Ligand-protected nanocluster-mediated photoswitchable fluorescent nanoprobes towards dual-color cellular imaging

Abstract

Development of robust multi-color photoswitchable fluorescent probes is critical for many optical applications, but it remains a challenge to rationally design these probes. Here, we report a new design of Förster resonance energy transfer-based dual-color photoswitchable fluorescent nanoparticles (DPF NPs) by taking advantage of the distinct properties of ligand-protected gold nanoclusters (AuNCs). Detailed photophysical studies revealed that ultrasmall-sized AuNCs not only act as the FRET donors due to their intrinsic fluorescence properties, but also play a significant role in regulating the photochromic and aggregate properties of spiropyran through ligand-spiropyran interactions. These DPF NPs exhibit a high fluorescence on/off ratio (∼90%) for both green and red fluorescence emission, and good reversibility during cycled photo-stimulation. Cell imaging experiments showed that DPF NPs could specifically accumulate in lipid droplets, and enable photoswitchable dual-color imaging in living cells. Moreover, by labeling mitochondria with a green-emitting marker, we demonstrated that DPF NPs can distinguish different targets based on dynamic and static fluorescence signals at the sub-cellular level in two emission channels reliably. This study provides a new strategy for designing robust photoswitchable fluorescent probes by modulating the properties of photochromic dyes through ligand-protected nanoclusters, which can be generalized for the development of other photoswitch systems towards advanced optical applications.

Scheme 1. (A) Schematic diagram of the design principle of DPF NPs, and (B) illustration of differentiating static and dynamic fluorescence signals from different sub-cellular compartments by employing DPF NPs as probes.
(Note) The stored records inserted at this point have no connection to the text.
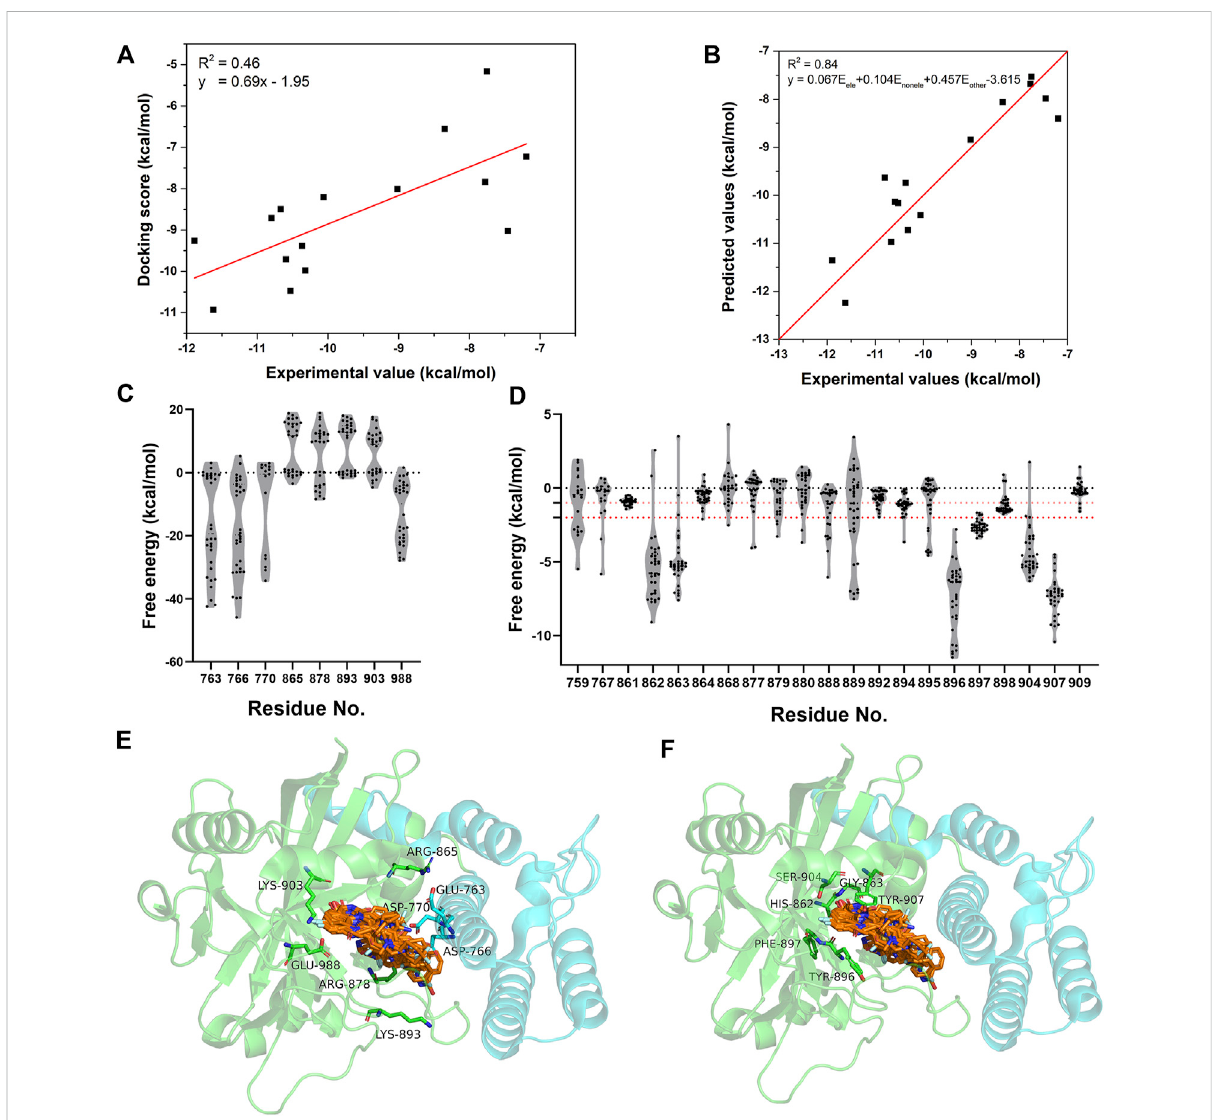
FIGURE 2 The energetic characteristics of PARP-1 complex by per-residue energy decomposition in molecular docking. (A) The linear relationship between the docking scores and experimental activities for 15 PARP-1 ligands. (B) The linear relationship between the predicted activities and experimentalactivitiesbyamultiplelinear regression model. (C,E) Theper-residueenergydistributionandlocationofelectrostaticresiduegroupon PARP-1. (D,F) The per-residue energy distribution and location of non-electrostatic residue group on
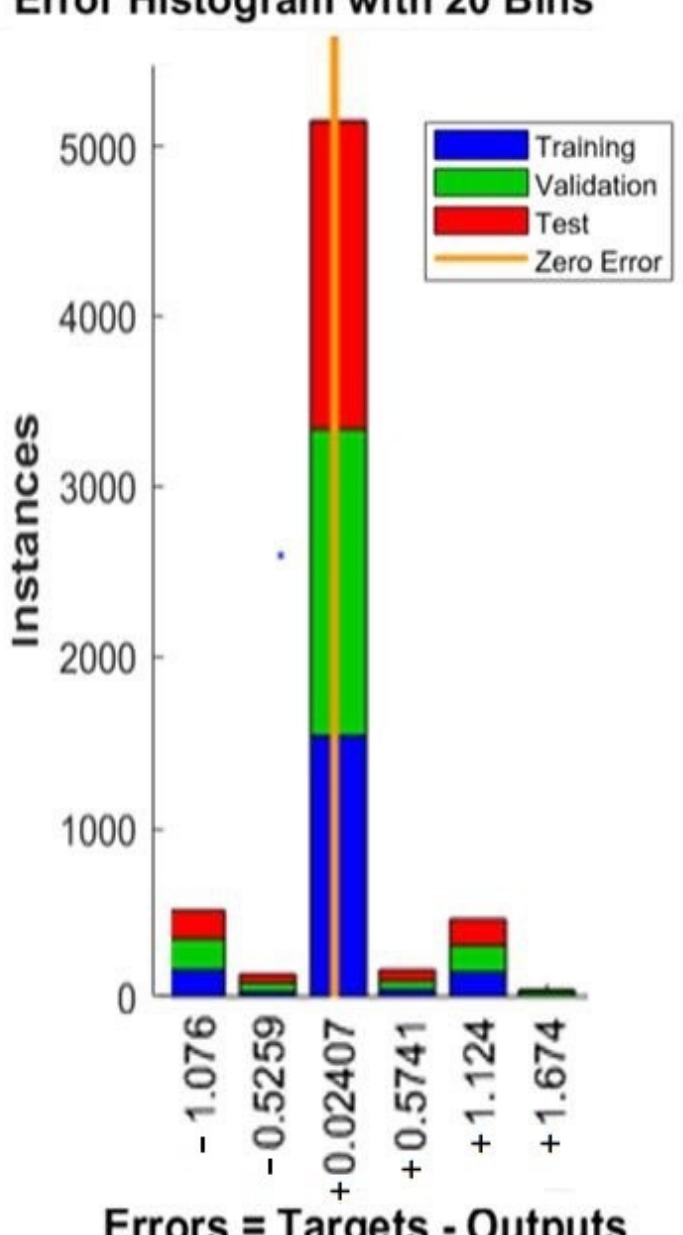
Figure 3. Error histograms with the lowest error values (error values close to 0).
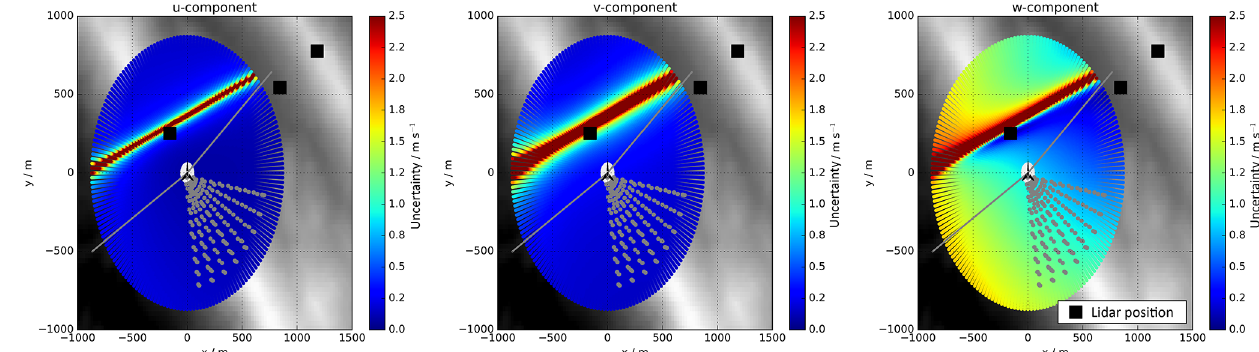
Figure 5. Map of uncertainties at hub height in a radius of 10 D around the wind turbine for the u , v and w component of the wind vector for a radial wind speed uncertainty (cid:15) = 0.1. The gray lines show the borders of the target sector for wake measurements; the gray dots show the actual measurement points during the two analyzed periods. In the background is the orography in gray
Fig. 1. (A) Fluorescence emission spectra of AuNCs in aqueous solution (excitation wavelength: 405 nm) and absorption spectra of SP/MC in ethanol. (B) Scheme of the preparation of DPF NPs. (C) Representative TEM image of DPF NPs in high-angle annular dark-field (HADDF) mode. The inset photograph is the enlarged version of several DPF NPs. (D) Size distribution histogram of DPF NPs based on TEM images. (E) EDS element mapping of Au and S in an individual DPF NP.

Fig. 2. (A) Fluorescence emission spectra of DPF NPs before and after UV irradiation. Excitation wavelength: 405 nm (inset photograph: photocontrolled dual-color fluorescence switching of DPF NPs in aqueous solution). (B) Time-dependent fluorescence intensity change of DPF NPs at 530 nm and 645 nm under UV irradiation. (C) Fluorescence spectra of DPF NPs during several 365 nm/520 nm light irradiation cycles. Excitation wavelength: 405 nm. (D) Change of fluorescence intensity at 530 nm and 645 nm upon cycled irradiation 10 times.

Fig. 3. Absorption spectra of (A) SP@DSPE-mPEG, (B) DPF NPs in aqueous solution, and (C) SP/MC in ethanol. (D) Scheme of the proposed arrangement of MC on the surface of Arg/ATT-AuNCs.

Fig. 4. Photochromic kinetics of (A) spiropyran in ethanol, (B) spiropyran in DPF NPs and (C) SP-BSA in aqueous solution during the coloring and discoloring process. (D) Comparison of rate constants of SP → MC (k₁) and MC → SP (k₂) based on data in A–C.

Fig. 5. (A) Time-dependent fluorescence images of DPF NP-incubated HeLa cells under UV irradiation in different emission channels (scale bar: 10 μm). (B) Fluorescence intensity changes of green and red channels versus the irradiation time based on fluorescence images. (C) Dual-fluorescence signal change in HeLa cells upon cycled irradiation with UV/vis light (scale bar: 10 μm). (D) Changes in the fluorescence intensity of green and red channel upon cycled irradiation with UV/vis light.

Fig. 6. (A) Time-dependent fluorescence images of HeLa cells upon labelling with DPF NPs and MitoTracker™ Green under UV irradiation in different emission channels (scale bar: 10 μm). (B) Fluorescence images of HeLa cells upon labelling with DPF NPs and MitoTracker™ Green under cycled irradiation with UV/vis light in green and red channels. White circles in the images indicate two representative lipid droplets identified based on the dynamic signals. Changes in the fluorescence intensity of the (C) green channel and (D) red channel in mitochondria (upper) and lipid droplets (lower) of HeLa cells upon cycled irradiation with UV/vis light.